Elexon CEO confident P375 will not be stymied, Flexitricity pushes for end of balancing services honesty boxes

Elexon CEO Mark Bygraves is confident that the P375 modification proposal will not be undone by those keen to maintain the status quo within balancing services.

The firm is consulting on proposals to change the Balancing and Settlement Code (BSC) so that individual asset meters located ‘behind the boundary point’ can be used for settlement purposes.

If approved, it would mean delivery of balancing services can be measured as close as possible to the asset delivering them.

The modification was proposed by Flexitricity. Founder and chief strategy officer, Alastair Martin, said it would mean “the person buying the flexibility knows what they are paying for, and the person delivering the flexibility knows that they will receive a fair days pay for a fair day’s work”. The current set up is less transparent, due to “noise” from other assets and processes behind the boundary point. He said it was time to move away from “honesty boxes” within balancing services and elsewhere as more providers come to market.

Elexon’s Bygraves suggested engagement around P375 had been “great” with 45-50 stakeholders taking part “from across industry, including incumbent energy companies as well as new entrants”. Support for the proposal, he suggested, was “unanimous”, within working groups.

Should the proposal make its way past the code panel and then the Gas & Electricity Markets Authority, system changes will be required, but Bygraves thought the new arrangements could be running by spring 2022.

“This is very much about transforming the energy system, and the transition to a smarter, more flexible system required to achieve the commitment to net zero.
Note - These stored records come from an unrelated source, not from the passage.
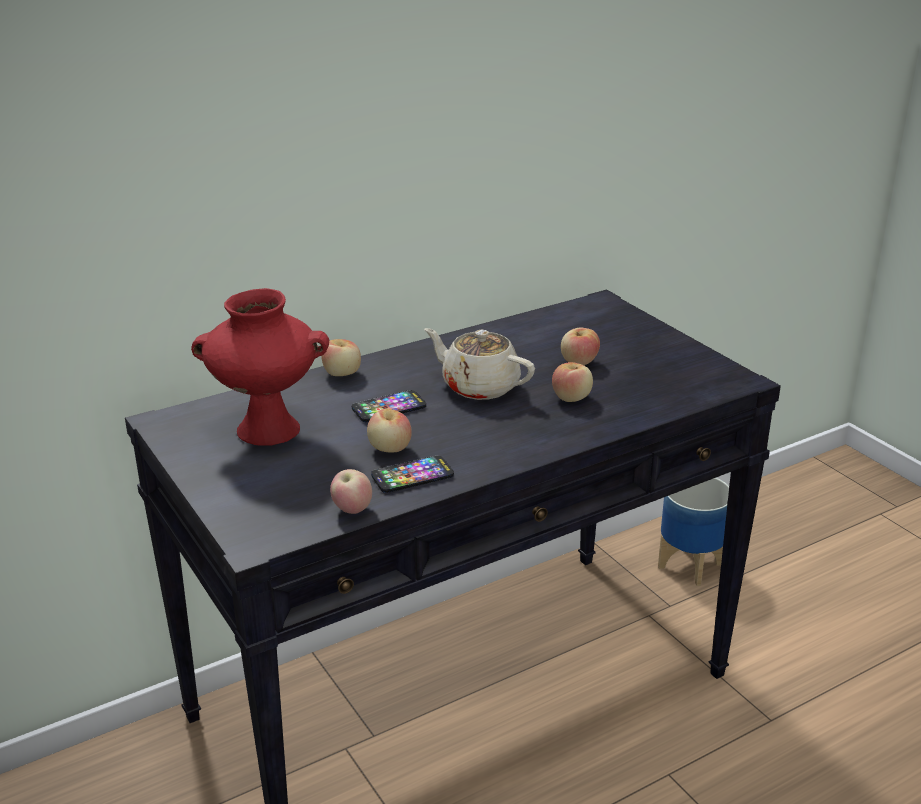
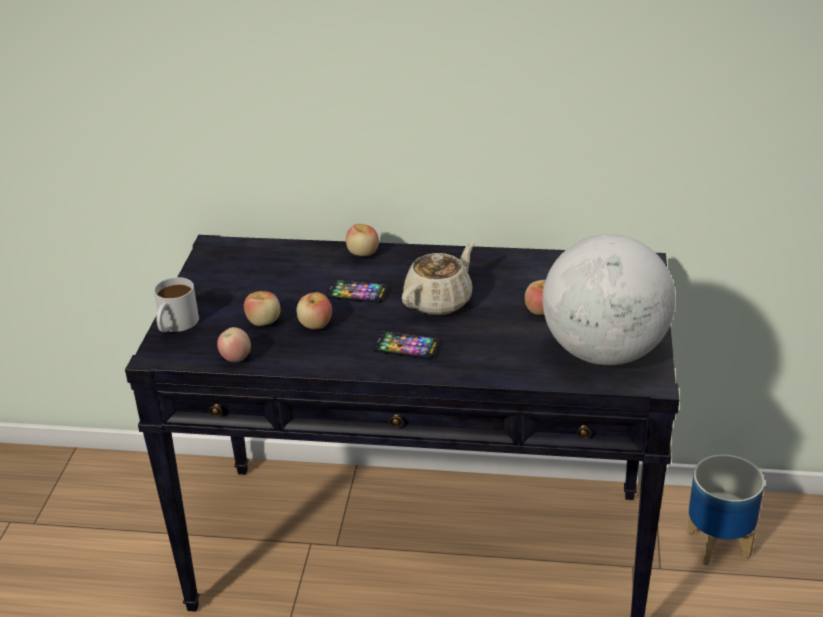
camera: 40 degrees right, 5 degrees up
(231, 507) = (175, 325): none -> white mug
(266, 431) = (261, 279): red vase -> none
(412, 476) = (302, 351): phone -> phone (406, 347)
(479, 386) = (439, 301): beige teapot -> beige teapot turned 60 degrees clockwise
(571, 398) = (492, 338): apple -> apple (264, 322)
(675, 373) = (604, 352): none -> globe

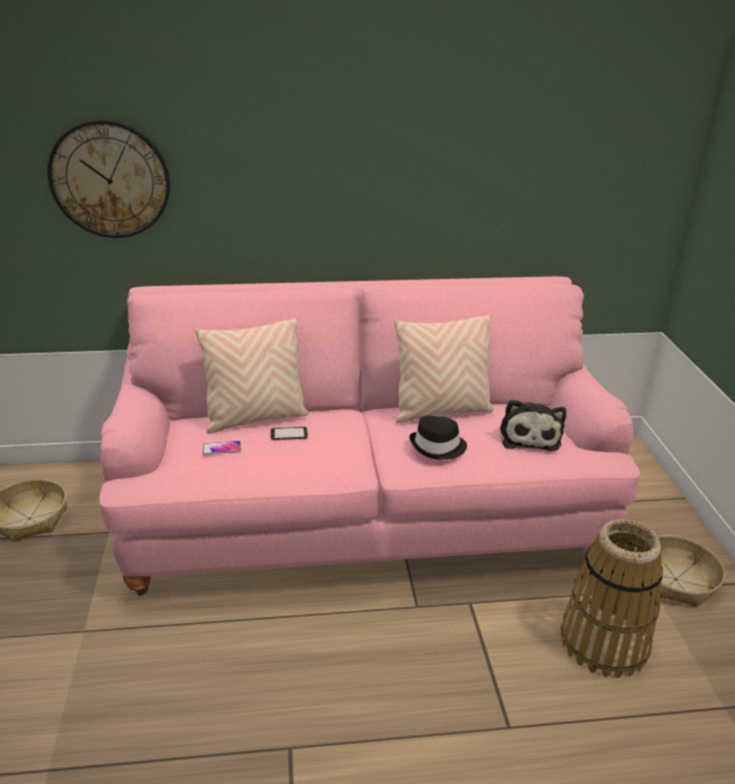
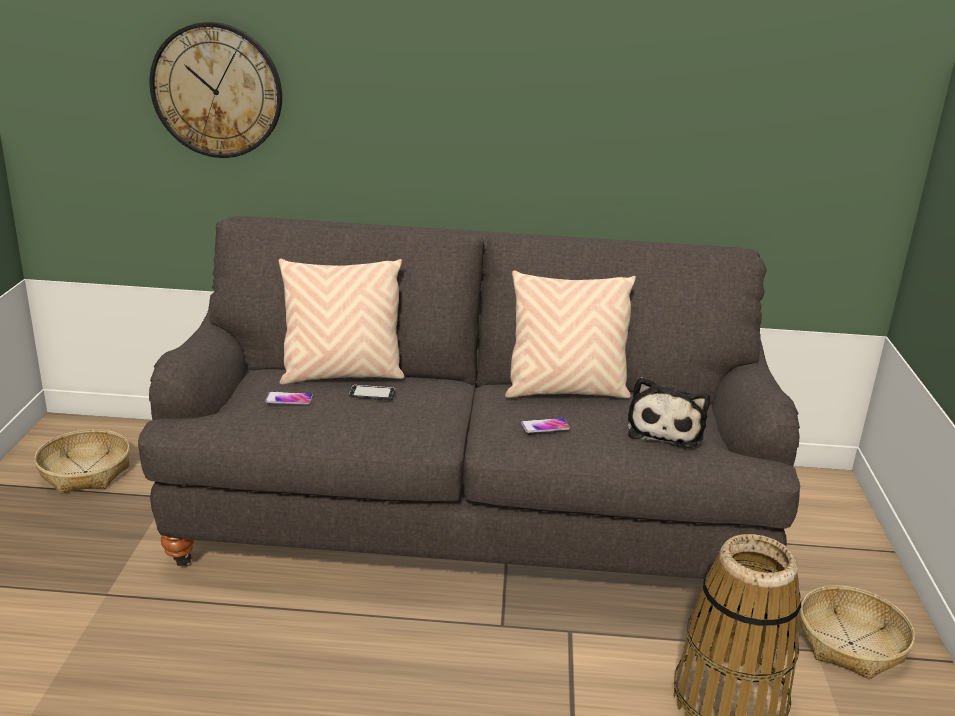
camera: 10 degrees right, 5 degrees down
(364, 515) = (469, 518): pink sofa -> grey sofa
(438, 447) = (545, 426): black hat -> phone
Opening up the market in this way is a means of enabling that,” he said.

Virtual lead parties and meter matters

Without P375, Elexon’s performance assurance role would become “too huge” if an increasing number of providers take the Virtual Lead Party (VLP) route into the Balancing Mechanism, suggested Flexitricity’s Martin.

To date, however, very few have become VLPs. Martin said the fact it is “hard work and quite slow might be putting people off … but I don’t think that will be a permanent state of affairs”.

Alongside P375, Elexon has also developed a new metering Code of Practice (CoP11) to set standards for the accuracy of the asset meters that will be used. This will be critical in bringing assets such as EVs, smart heating, batteries and the broader domestic market into flexibility and balancing services, said Martin.

He added that while there are questions over lead times for P375, “what really matters in the implementation of the modification is not the time to deliver the IT requirements, it is the time to get the final CoP11 metering standards onto the books.

“That defines what we want manufacturers to deliver – and once they know that, they can set about delivering it. So getting CoP11 approved is in many ways more important than the timetable for delivering of P375 – because it means we are putting the right stuff in streets, homes and onto garage walls.”

The decision on whether to recommend the modification to regulators will be made by the BSC panel in December.

1 comment for “Elexon CEO confident P375 will not be stymied, Flexitricity pushes for end of balancing services honesty boxes

  1. August 28, 2020 at 10:22 AM

    Elexon/P375

    Limejump is very supportive of the P375 code modification, particularly in light of increasing renewable generation and storage co-location behind the meter boundary point.

    The VLP route becomes valuable and of interest to the wider Limejump customer base once P375 passes. Prior to this, BTM generators are precluded from entering the BM without risk in respect of imbalance calculations. This is particularly complex where there are multiple assets BTM.

    Widening BM access to a wider pool of asset operators would be a welcome development. Without P375 many small generators are precluded from providing flexibility to National Grid which is incongruent with the desire to move towards a net zero electricity system in the UK.

    We welcome the parallel progress on the latest Code Of Practice from Elexon (COP11) which will cover Metering for Balancing Services Assets for settlement purposes and will ensure appropriate metering standards for BTM assets.